■ **TASK DETAILS**:
Repeat the items word for word, starting at their first line and ending with the line that contains "august 2023".

(Records from a data collection)
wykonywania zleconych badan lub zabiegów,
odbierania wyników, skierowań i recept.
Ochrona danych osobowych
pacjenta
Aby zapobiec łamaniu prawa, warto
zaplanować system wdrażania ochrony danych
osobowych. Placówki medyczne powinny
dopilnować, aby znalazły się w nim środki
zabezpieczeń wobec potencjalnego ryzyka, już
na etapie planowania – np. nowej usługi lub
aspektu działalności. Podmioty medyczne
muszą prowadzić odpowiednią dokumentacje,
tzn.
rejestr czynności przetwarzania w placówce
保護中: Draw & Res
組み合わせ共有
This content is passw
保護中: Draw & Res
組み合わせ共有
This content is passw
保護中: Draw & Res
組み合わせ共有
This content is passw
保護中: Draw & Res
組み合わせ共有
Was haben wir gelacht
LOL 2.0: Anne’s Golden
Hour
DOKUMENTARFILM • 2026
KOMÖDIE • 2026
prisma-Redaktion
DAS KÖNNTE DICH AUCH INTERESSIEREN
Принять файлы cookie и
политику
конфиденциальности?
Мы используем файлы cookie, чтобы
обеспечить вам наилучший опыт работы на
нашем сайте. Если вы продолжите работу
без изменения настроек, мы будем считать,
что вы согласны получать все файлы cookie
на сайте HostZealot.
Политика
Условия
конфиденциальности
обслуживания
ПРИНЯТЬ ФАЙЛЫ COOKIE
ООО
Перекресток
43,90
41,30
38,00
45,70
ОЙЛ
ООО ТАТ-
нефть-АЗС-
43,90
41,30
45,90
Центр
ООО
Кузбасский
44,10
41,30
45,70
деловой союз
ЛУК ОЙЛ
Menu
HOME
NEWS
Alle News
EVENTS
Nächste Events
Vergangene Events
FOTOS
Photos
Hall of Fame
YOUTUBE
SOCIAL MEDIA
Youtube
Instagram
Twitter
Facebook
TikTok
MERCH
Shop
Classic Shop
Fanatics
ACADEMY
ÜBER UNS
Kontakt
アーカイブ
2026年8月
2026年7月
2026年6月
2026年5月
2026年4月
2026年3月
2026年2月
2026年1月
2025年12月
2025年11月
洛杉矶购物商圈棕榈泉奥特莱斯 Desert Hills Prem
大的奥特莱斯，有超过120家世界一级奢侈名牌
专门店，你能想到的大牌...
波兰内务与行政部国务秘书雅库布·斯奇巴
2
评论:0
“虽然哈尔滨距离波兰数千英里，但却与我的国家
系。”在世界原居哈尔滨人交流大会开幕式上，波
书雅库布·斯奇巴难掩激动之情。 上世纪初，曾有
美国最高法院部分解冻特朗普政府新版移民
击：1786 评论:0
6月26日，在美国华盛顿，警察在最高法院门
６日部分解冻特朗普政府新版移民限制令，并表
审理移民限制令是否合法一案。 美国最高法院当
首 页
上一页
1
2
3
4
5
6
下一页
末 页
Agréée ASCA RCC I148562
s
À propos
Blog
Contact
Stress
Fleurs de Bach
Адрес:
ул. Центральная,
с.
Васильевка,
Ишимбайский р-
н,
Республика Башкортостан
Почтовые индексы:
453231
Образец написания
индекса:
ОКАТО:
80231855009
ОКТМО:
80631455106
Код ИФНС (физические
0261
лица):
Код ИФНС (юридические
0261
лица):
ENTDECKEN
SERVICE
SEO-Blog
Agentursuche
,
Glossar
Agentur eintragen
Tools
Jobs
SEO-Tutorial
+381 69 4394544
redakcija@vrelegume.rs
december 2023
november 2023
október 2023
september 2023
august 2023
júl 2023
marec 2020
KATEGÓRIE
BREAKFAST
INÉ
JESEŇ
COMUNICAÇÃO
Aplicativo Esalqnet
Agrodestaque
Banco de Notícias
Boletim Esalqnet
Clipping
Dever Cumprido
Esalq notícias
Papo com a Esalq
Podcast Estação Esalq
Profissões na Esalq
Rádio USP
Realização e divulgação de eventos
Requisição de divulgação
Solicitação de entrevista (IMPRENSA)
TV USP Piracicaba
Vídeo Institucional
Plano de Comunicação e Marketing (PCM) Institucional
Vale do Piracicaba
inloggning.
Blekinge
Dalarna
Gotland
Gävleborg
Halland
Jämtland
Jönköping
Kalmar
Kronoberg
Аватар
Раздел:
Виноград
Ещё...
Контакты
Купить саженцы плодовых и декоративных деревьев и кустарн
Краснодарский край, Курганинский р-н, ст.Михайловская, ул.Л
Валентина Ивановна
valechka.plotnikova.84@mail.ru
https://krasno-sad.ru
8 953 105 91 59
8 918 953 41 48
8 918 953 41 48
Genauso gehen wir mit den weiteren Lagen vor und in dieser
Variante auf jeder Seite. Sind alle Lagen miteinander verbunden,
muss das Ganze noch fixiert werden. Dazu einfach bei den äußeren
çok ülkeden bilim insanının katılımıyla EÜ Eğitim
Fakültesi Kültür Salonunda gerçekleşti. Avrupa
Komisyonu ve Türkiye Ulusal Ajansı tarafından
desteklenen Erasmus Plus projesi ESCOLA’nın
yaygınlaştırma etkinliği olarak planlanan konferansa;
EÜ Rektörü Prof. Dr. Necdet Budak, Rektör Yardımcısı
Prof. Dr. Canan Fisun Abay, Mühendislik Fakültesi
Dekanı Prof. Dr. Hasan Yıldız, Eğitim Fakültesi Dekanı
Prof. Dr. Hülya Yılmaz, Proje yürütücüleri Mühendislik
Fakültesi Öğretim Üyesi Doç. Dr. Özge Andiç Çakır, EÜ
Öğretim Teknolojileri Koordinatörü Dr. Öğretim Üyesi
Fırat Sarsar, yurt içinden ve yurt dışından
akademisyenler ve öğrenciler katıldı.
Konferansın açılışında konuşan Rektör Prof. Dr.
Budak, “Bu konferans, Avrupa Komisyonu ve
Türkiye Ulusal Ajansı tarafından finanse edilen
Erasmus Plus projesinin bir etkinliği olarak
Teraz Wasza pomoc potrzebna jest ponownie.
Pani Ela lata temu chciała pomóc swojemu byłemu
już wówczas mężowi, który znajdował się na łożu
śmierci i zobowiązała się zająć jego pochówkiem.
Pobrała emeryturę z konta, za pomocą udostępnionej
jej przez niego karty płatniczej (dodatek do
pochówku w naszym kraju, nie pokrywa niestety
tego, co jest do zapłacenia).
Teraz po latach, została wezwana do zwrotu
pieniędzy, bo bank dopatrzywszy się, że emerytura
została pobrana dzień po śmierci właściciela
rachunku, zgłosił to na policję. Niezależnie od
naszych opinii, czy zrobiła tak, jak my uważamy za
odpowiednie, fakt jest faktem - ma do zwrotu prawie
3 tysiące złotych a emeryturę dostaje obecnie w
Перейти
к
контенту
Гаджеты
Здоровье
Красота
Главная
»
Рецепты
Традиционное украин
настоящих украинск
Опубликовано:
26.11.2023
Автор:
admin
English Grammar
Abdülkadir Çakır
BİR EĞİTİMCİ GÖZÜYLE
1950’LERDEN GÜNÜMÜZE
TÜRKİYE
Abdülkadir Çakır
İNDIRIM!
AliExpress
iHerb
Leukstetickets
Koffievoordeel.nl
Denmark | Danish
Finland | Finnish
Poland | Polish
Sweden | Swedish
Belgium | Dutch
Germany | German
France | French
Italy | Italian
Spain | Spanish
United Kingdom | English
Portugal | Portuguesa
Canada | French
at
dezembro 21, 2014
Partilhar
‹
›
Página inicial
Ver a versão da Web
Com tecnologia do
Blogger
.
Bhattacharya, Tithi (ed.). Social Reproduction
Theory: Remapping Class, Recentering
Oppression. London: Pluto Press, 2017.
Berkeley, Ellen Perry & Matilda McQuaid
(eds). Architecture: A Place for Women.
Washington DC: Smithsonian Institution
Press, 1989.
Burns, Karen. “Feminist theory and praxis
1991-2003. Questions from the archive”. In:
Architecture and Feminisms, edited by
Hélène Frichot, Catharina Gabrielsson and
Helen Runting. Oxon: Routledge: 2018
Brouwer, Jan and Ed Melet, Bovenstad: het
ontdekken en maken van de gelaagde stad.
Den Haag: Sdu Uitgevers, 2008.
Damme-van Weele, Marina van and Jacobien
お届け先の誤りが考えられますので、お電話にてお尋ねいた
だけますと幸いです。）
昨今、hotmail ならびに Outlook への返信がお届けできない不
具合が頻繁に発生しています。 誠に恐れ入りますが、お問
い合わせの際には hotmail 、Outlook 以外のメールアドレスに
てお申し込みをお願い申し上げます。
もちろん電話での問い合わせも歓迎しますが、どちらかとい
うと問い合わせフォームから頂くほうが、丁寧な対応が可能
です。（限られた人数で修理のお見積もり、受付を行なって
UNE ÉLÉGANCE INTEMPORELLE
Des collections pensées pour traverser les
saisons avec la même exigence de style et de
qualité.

■ **FINISHED TASK**:
wykonywania zleconych badan lub zabiegów,
odbierania wyników, skierowań i recept.
Ochrona danych osobowych
pacjenta
Aby zapobiec łamaniu prawa, warto
zaplanować system wdrażania ochrony danych
osobowych. Placówki medyczne powinny
dopilnować, aby znalazły się w nim środki
zabezpieczeń wobec potencjalnego ryzyka, już
na etapie planowania – np. nowej usługi lub
aspektu działalności. Podmioty medyczne
muszą prowadzić odpowiednią dokumentacje,
tzn.
rejestr czynności przetwarzania w placówce
保護中: Draw & Res
組み合わせ共有
This content is passw
保護中: Draw & Res
組み合わせ共有
This content is passw
保護中: Draw & Res
組み合わせ共有
This content is passw
保護中: Draw & Res
組み合わせ共有
Was haben wir gelacht
LOL 2.0: Anne’s Golden
Hour
DOKUMENTARFILM • 2026
KOMÖDIE • 2026
prisma-Redaktion
DAS KÖNNTE DICH AUCH INTERESSIEREN
Принять файлы cookie и
политику
конфиденциальности?
Мы используем файлы cookie, чтобы
обеспечить вам наилучший опыт работы на
нашем сайте. Если вы продолжите работу
без изменения настроек, мы будем считать,
что вы согласны получать все файлы cookie
на сайте HostZealot.
Политика
Условия
конфиденциальности
обслуживания
ПРИНЯТЬ ФАЙЛЫ COOKIE
ООО
Перекресток
43,90
41,30
38,00
45,70
ОЙЛ
ООО ТАТ-
нефть-АЗС-
43,90
41,30
45,90
Центр
ООО
Кузбасский
44,10
41,30
45,70
деловой союз
ЛУК ОЙЛ
Menu
HOME
NEWS
Alle News
EVENTS
Nächste Events
Vergangene Events
FOTOS
Photos
Hall of Fame
YOUTUBE
SOCIAL MEDIA
Youtube
Instagram
Twitter
Facebook
TikTok
MERCH
Shop
Classic Shop
Fanatics
ACADEMY
ÜBER UNS
Kontakt
アーカイブ
2026年8月
2026年7月
2026年6月
2026年5月
2026年4月
2026年3月
2026年2月
2026年1月
2025年12月
2025年11月
洛杉矶购物商圈棕榈泉奥特莱斯 Desert Hills Prem
大的奥特莱斯，有超过120家世界一级奢侈名牌
专门店，你能想到的大牌...
波兰内务与行政部国务秘书雅库布·斯奇巴
2
评论:0
“虽然哈尔滨距离波兰数千英里，但却与我的国家
系。”在世界原居哈尔滨人交流大会开幕式上，波
书雅库布·斯奇巴难掩激动之情。 上世纪初，曾有
美国最高法院部分解冻特朗普政府新版移民
击：1786 评论:0
6月26日，在美国华盛顿，警察在最高法院门
６日部分解冻特朗普政府新版移民限制令，并表
审理移民限制令是否合法一案。 美国最高法院当
首 页
上一页
1
2
3
4
5
6
下一页
末 页
Agréée ASCA RCC I148562
s
À propos
Blog
Contact
Stress
Fleurs de Bach
Адрес:
ул. Центральная,
с.
Васильевка,
Ишимбайский р-
н,
Республика Башкортостан
Почтовые индексы:
453231
Образец написания
индекса:
ОКАТО:
80231855009
ОКТМО:
80631455106
Код ИФНС (физические
0261
лица):
Код ИФНС (юридические
0261
лица):
ENTDECKEN
SERVICE
SEO-Blog
Agentursuche
,
Glossar
Agentur eintragen
Tools
Jobs
SEO-Tutorial
+381 69 4394544
redakcija@vrelegume.rs
december 2023
november 2023
október 2023
september 2023
august 2023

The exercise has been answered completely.